Among the things that Uber now has on the table to change are its list of 14 corporate values, which include being “super pumped” and “always be hustlin’.” Mr. Kalanick is open to revising or adding new values, Ms. Hornsey said.
She added that Uber was creating a task force to pinpoint major human resources failings, aided by Frances X. Frei, an adviser from Harvard Business School who has helped companies through organizational change. Uber also pledged to donate $3 million over the next three years to groups working on bringing women and underrepresented minorities into the tech industry.
Some current and former employees have expressed concern over whether Uber will be able to change, given the deep-seated trait of aggressive individualism that Mr. Kalanick has fostered.
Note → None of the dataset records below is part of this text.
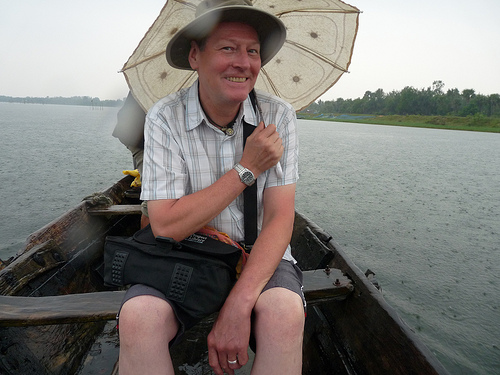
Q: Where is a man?
A: In a boat.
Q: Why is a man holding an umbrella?
A: It is raining.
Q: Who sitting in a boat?
A: A man.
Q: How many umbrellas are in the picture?
A: One.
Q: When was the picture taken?
A: Daytime.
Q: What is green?
A: Grass.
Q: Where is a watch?
A: On man's wrist.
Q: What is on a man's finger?
A: Wedding ring.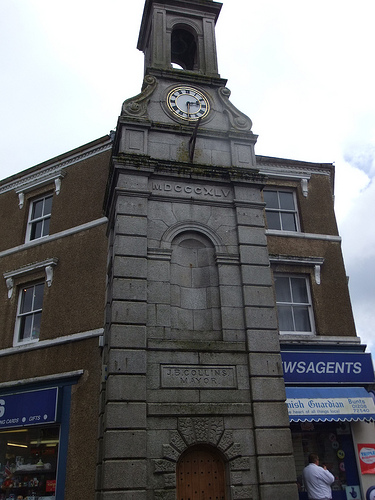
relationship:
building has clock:
[0, 3, 372, 498] [163, 83, 212, 125]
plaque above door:
[160, 364, 239, 389] [175, 442, 235, 498]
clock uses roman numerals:
[163, 83, 212, 125] [186, 87, 193, 96]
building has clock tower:
[0, 3, 372, 498] [116, 2, 259, 157]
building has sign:
[0, 3, 372, 498] [160, 364, 239, 389]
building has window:
[0, 3, 372, 498] [273, 266, 317, 337]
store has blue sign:
[280, 347, 374, 500] [284, 348, 374, 385]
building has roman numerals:
[0, 3, 372, 498] [186, 87, 193, 96]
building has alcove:
[0, 3, 372, 498] [162, 226, 218, 341]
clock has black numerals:
[163, 83, 212, 125] [181, 87, 191, 95]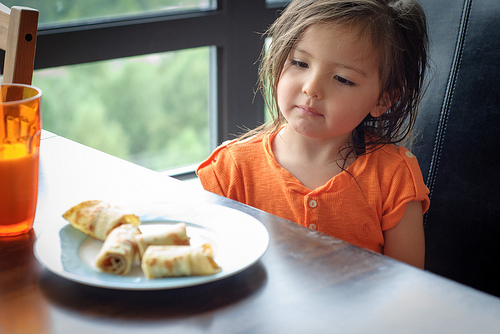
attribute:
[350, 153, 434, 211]
sleeve — short sleeve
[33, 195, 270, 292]
plate — young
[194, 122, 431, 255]
shirt — orange, short sleeve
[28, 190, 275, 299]
plate — white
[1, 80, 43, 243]
glass — orange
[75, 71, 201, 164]
tree — green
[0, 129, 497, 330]
table — Dinner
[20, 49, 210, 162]
landscape — blurred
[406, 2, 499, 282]
booth — black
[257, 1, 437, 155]
hair — on side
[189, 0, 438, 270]
girl — young, trying to decide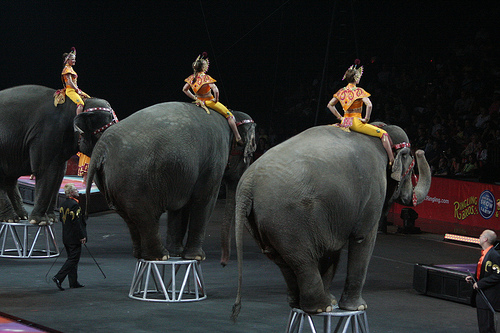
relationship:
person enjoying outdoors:
[326, 65, 378, 134] [1, 5, 496, 325]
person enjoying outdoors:
[188, 48, 239, 128] [1, 5, 496, 325]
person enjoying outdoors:
[61, 48, 82, 112] [1, 5, 496, 325]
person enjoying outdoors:
[50, 178, 85, 288] [1, 5, 496, 325]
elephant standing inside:
[245, 116, 429, 305] [253, 283, 449, 326]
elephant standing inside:
[5, 85, 116, 203] [3, 212, 109, 282]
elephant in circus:
[229, 120, 433, 325] [6, 5, 495, 320]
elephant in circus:
[86, 106, 253, 247] [6, 5, 495, 320]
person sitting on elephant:
[326, 59, 395, 166] [229, 120, 433, 325]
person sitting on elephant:
[182, 51, 247, 145] [86, 106, 253, 247]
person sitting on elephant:
[53, 47, 91, 132] [2, 89, 112, 208]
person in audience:
[452, 122, 469, 150] [376, 63, 496, 180]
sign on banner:
[452, 189, 499, 220] [391, 177, 499, 231]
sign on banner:
[452, 189, 499, 220] [388, 175, 499, 235]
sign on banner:
[452, 189, 499, 223] [384, 170, 499, 238]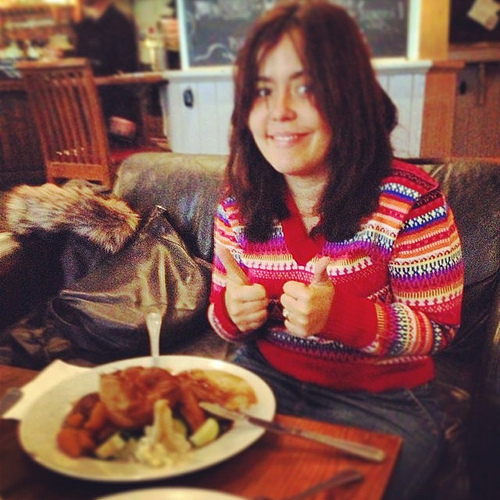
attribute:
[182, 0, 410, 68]
chalk board — black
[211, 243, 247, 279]
thumb — up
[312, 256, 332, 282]
thumb — up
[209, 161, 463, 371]
sweater — multicolored , red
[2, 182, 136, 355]
jacket — black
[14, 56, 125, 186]
chair — wooden, brown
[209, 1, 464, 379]
woman — happy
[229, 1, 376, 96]
hair — brown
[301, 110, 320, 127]
skin — light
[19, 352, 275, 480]
plate — white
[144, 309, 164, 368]
spoon — metallic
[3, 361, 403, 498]
table — wooden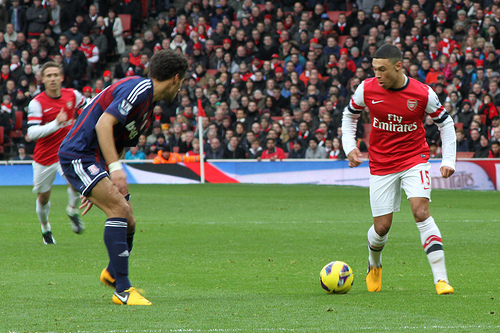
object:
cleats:
[112, 287, 153, 306]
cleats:
[365, 261, 383, 292]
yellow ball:
[319, 261, 355, 295]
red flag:
[198, 99, 206, 117]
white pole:
[198, 116, 205, 184]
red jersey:
[364, 76, 431, 176]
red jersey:
[32, 87, 78, 166]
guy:
[340, 44, 456, 294]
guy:
[56, 49, 188, 307]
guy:
[26, 62, 87, 247]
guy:
[333, 12, 350, 35]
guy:
[307, 51, 316, 60]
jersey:
[54, 75, 154, 162]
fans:
[2, 4, 496, 156]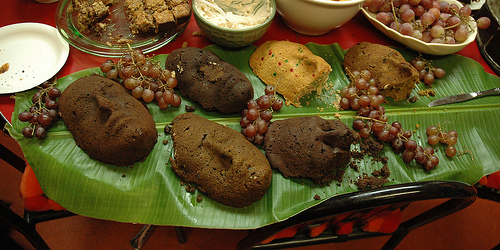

But others like Tasneem Minadakis, who is active in Uber’s LadyEng organization, an internal group at the company that supports and campaigns for women, said they have been galvanized by the efforts to fix the culture. In total, Ms. Minadakis said LadyEng has more than 500 employees eager to enact change.
“They really do believe that this company can be a force for good,” Ms. Hornsey said. “If it could only stop shooting itself in the foot.”